- Signature date: 24 October 1948
- Number: 15 of the pontificate

= In multiplicibus curis =

1948 encyclical by Pope Pius XII on the Holy Land

In multiplicibus curis was an encyclical given by Pope Pius XII on 24 October 1948 at Castel Gandolfo, near Rome, in the tenth year of his pontificate. The encyclical repeated the Vatican's prior attitude to its concerns in the Holy Land and came at a time when the 1948 Arab–Israeli War was still raging, but after Israel went on the offensive in Operation Yoav.

In the encyclical, Pope Pius expressed concern at what he called "the destruction and damage of sacred buildings and charitable places built around the Holy Places" scattered throughout Palestine especially in Jerusalem.

While "condemning any recourse to violence", the Pope stated that "peace could only be realized in truth and justice; that is to say by respecting the rights of acquired traditions."

The Pope sought to maintain the Holy See's official attitude of impartiality in the Israeli–Palestinian conflict but also looked for possibilities for justice and peace in Palestine and for the respect and protection of the Holy Places.
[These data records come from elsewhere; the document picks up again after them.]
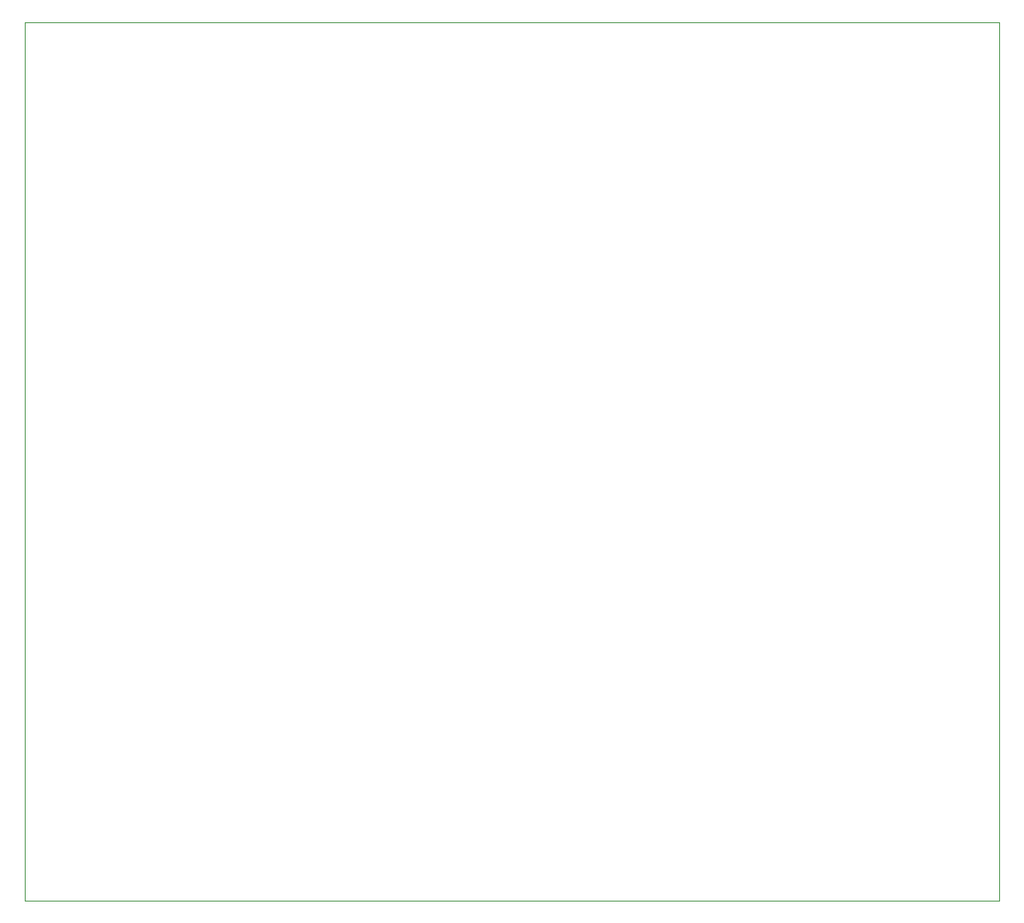
<source format=gm1>
G04 #@! TF.GenerationSoftware,KiCad,Pcbnew,(5.1.4)-1*
G04 #@! TF.CreationDate,2020-06-09T23:50:32+02:00*
G04 #@! TF.ProjectId,ratatech_echo,72617461-7465-4636-985f-6563686f2e6b,1.0*
G04 #@! TF.SameCoordinates,Original*
G04 #@! TF.FileFunction,Profile,NP*
%FSLAX46Y46*%
G04 Gerber Fmt 4.6, Leading zero omitted, Abs format (unit mm)*
G04 Created by KiCad (PCBNEW (5.1.4)-1) date 2020-06-09 23:50:32*
%MOMM*%
%LPD*%
G04 APERTURE LIST*
%ADD10C,0.100000*%
G04 APERTURE END LIST*
D10*
X99148900Y-52451000D02*
X198970900Y-52451000D01*
X99148900Y-142455900D02*
X99148900Y-52451000D01*
X198970900Y-142450820D02*
X99148900Y-142455900D01*
X198970900Y-52451000D02*
X198970900Y-142450820D01*
M02*

</source>
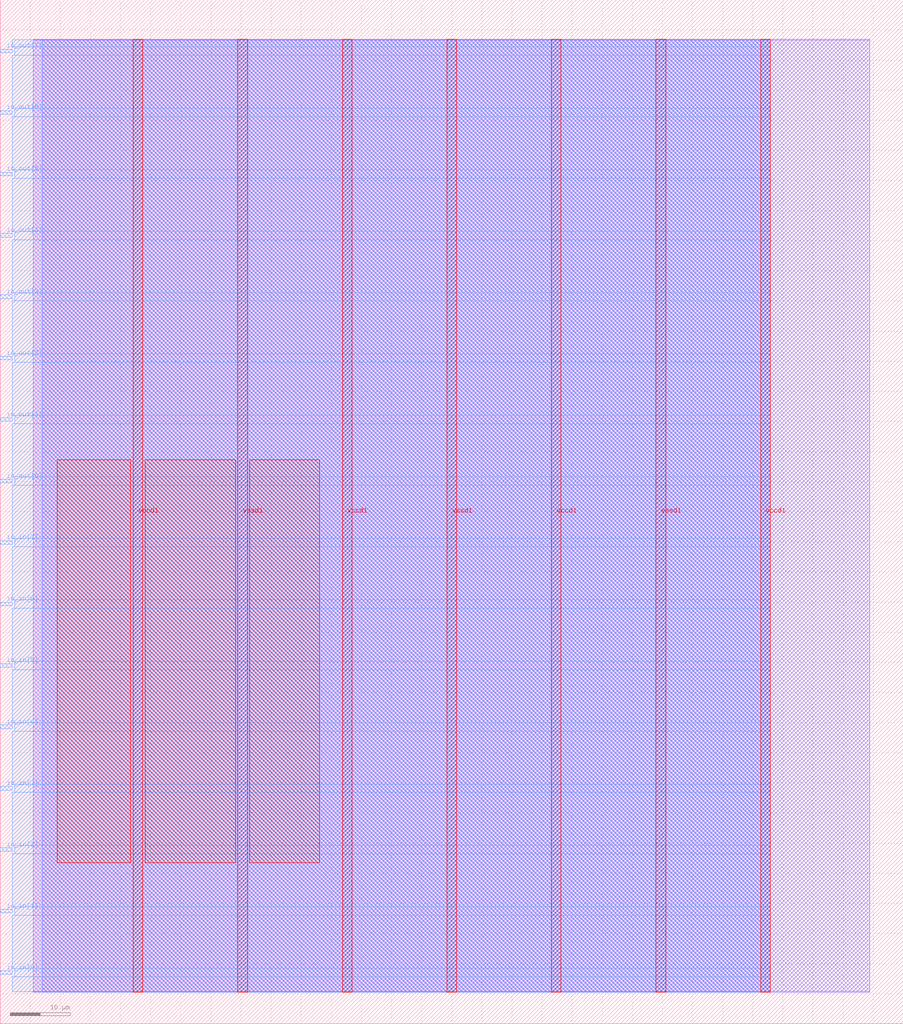
<source format=lef>
VERSION 5.7 ;
  NOWIREEXTENSIONATPIN ON ;
  DIVIDERCHAR "/" ;
  BUSBITCHARS "[]" ;
MACRO femto_top
  CLASS BLOCK ;
  FOREIGN femto_top ;
  ORIGIN 0.000 0.000 ;
  SIZE 150.000 BY 170.000 ;
  PIN io_in[0]
    DIRECTION INPUT ;
    USE SIGNAL ;
    PORT
      LAYER met3 ;
        RECT 0.000 8.200 2.000 8.800 ;
    END
  END io_in[0]
  PIN io_in[1]
    DIRECTION INPUT ;
    USE SIGNAL ;
    PORT
      LAYER met3 ;
        RECT 0.000 18.400 2.000 19.000 ;
    END
  END io_in[1]
  PIN io_in[2]
    DIRECTION INPUT ;
    USE SIGNAL ;
    PORT
      LAYER met3 ;
        RECT 0.000 28.600 2.000 29.200 ;
    END
  END io_in[2]
  PIN io_in[3]
    DIRECTION INPUT ;
    USE SIGNAL ;
    PORT
      LAYER met3 ;
        RECT 0.000 38.800 2.000 39.400 ;
    END
  END io_in[3]
  PIN io_in[4]
    DIRECTION INPUT ;
    USE SIGNAL ;
    PORT
      LAYER met3 ;
        RECT 0.000 49.000 2.000 49.600 ;
    END
  END io_in[4]
  PIN io_in[5]
    DIRECTION INPUT ;
    USE SIGNAL ;
    PORT
      LAYER met3 ;
        RECT 0.000 59.200 2.000 59.800 ;
    END
  END io_in[5]
  PIN io_in[6]
    DIRECTION INPUT ;
    USE SIGNAL ;
    PORT
      LAYER met3 ;
        RECT 0.000 69.400 2.000 70.000 ;
    END
  END io_in[6]
  PIN io_in[7]
    DIRECTION INPUT ;
    USE SIGNAL ;
    PORT
      LAYER met3 ;
        RECT 0.000 79.600 2.000 80.200 ;
    END
  END io_in[7]
  PIN io_out[0]
    DIRECTION OUTPUT TRISTATE ;
    USE SIGNAL ;
    PORT
      LAYER met3 ;
        RECT 0.000 89.800 2.000 90.400 ;
    END
  END io_out[0]
  PIN io_out[1]
    DIRECTION OUTPUT TRISTATE ;
    USE SIGNAL ;
    PORT
      LAYER met3 ;
        RECT 0.000 100.000 2.000 100.600 ;
    END
  END io_out[1]
  PIN io_out[2]
    DIRECTION OUTPUT TRISTATE ;
    USE SIGNAL ;
    PORT
      LAYER met3 ;
        RECT 0.000 110.200 2.000 110.800 ;
    END
  END io_out[2]
  PIN io_out[3]
    DIRECTION OUTPUT TRISTATE ;
    USE SIGNAL ;
    PORT
      LAYER met3 ;
        RECT 0.000 120.400 2.000 121.000 ;
    END
  END io_out[3]
  PIN io_out[4]
    DIRECTION OUTPUT TRISTATE ;
    USE SIGNAL ;
    PORT
      LAYER met3 ;
        RECT 0.000 130.600 2.000 131.200 ;
    END
  END io_out[4]
  PIN io_out[5]
    DIRECTION OUTPUT TRISTATE ;
    USE SIGNAL ;
    PORT
      LAYER met3 ;
        RECT 0.000 140.800 2.000 141.400 ;
    END
  END io_out[5]
  PIN io_out[6]
    DIRECTION OUTPUT TRISTATE ;
    USE SIGNAL ;
    PORT
      LAYER met3 ;
        RECT 0.000 151.000 2.000 151.600 ;
    END
  END io_out[6]
  PIN io_out[7]
    DIRECTION OUTPUT TRISTATE ;
    USE SIGNAL ;
    PORT
      LAYER met3 ;
        RECT 0.000 161.200 2.000 161.800 ;
    END
  END io_out[7]
  PIN vccd1
    DIRECTION INOUT ;
    USE POWER ;
    PORT
      LAYER met4 ;
        RECT 22.090 5.200 23.690 163.440 ;
    END
    PORT
      LAYER met4 ;
        RECT 56.830 5.200 58.430 163.440 ;
    END
    PORT
      LAYER met4 ;
        RECT 91.570 5.200 93.170 163.440 ;
    END
    PORT
      LAYER met4 ;
        RECT 126.310 5.200 127.910 163.440 ;
    END
  END vccd1
  PIN vssd1
    DIRECTION INOUT ;
    USE GROUND ;
    PORT
      LAYER met4 ;
        RECT 39.460 5.200 41.060 163.440 ;
    END
    PORT
      LAYER met4 ;
        RECT 74.200 5.200 75.800 163.440 ;
    END
    PORT
      LAYER met4 ;
        RECT 108.940 5.200 110.540 163.440 ;
    END
  END vssd1
  OBS
      LAYER li1 ;
        RECT 5.520 5.355 144.440 163.285 ;
      LAYER met1 ;
        RECT 5.520 5.200 144.440 163.440 ;
      LAYER met2 ;
        RECT 6.990 5.255 127.880 163.385 ;
      LAYER met3 ;
        RECT 2.000 162.200 127.900 163.365 ;
        RECT 2.400 160.800 127.900 162.200 ;
        RECT 2.000 152.000 127.900 160.800 ;
        RECT 2.400 150.600 127.900 152.000 ;
        RECT 2.000 141.800 127.900 150.600 ;
        RECT 2.400 140.400 127.900 141.800 ;
        RECT 2.000 131.600 127.900 140.400 ;
        RECT 2.400 130.200 127.900 131.600 ;
        RECT 2.000 121.400 127.900 130.200 ;
        RECT 2.400 120.000 127.900 121.400 ;
        RECT 2.000 111.200 127.900 120.000 ;
        RECT 2.400 109.800 127.900 111.200 ;
        RECT 2.000 101.000 127.900 109.800 ;
        RECT 2.400 99.600 127.900 101.000 ;
        RECT 2.000 90.800 127.900 99.600 ;
        RECT 2.400 89.400 127.900 90.800 ;
        RECT 2.000 80.600 127.900 89.400 ;
        RECT 2.400 79.200 127.900 80.600 ;
        RECT 2.000 70.400 127.900 79.200 ;
        RECT 2.400 69.000 127.900 70.400 ;
        RECT 2.000 60.200 127.900 69.000 ;
        RECT 2.400 58.800 127.900 60.200 ;
        RECT 2.000 50.000 127.900 58.800 ;
        RECT 2.400 48.600 127.900 50.000 ;
        RECT 2.000 39.800 127.900 48.600 ;
        RECT 2.400 38.400 127.900 39.800 ;
        RECT 2.000 29.600 127.900 38.400 ;
        RECT 2.400 28.200 127.900 29.600 ;
        RECT 2.000 19.400 127.900 28.200 ;
        RECT 2.400 18.000 127.900 19.400 ;
        RECT 2.000 9.200 127.900 18.000 ;
        RECT 2.400 7.800 127.900 9.200 ;
        RECT 2.000 5.275 127.900 7.800 ;
      LAYER met4 ;
        RECT 9.495 26.695 21.690 93.665 ;
        RECT 24.090 26.695 39.060 93.665 ;
        RECT 41.460 26.695 53.065 93.665 ;
  END
END femto_top
END LIBRARY


</source>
The Pope also expressed concern for the plight of "the unhappy victims of the war" (which was understood to refer especially to Palestinian refugees).

The Pope repeated his call for Jerusalem and its outskirts be given an international character, which would "offer a better guarantee for the protection of the sanctuaries". He also called for international guarantees of "free access to Holy Places scattered throughout Palestine, and the freedom of worship and the respect of customs and religious traditions".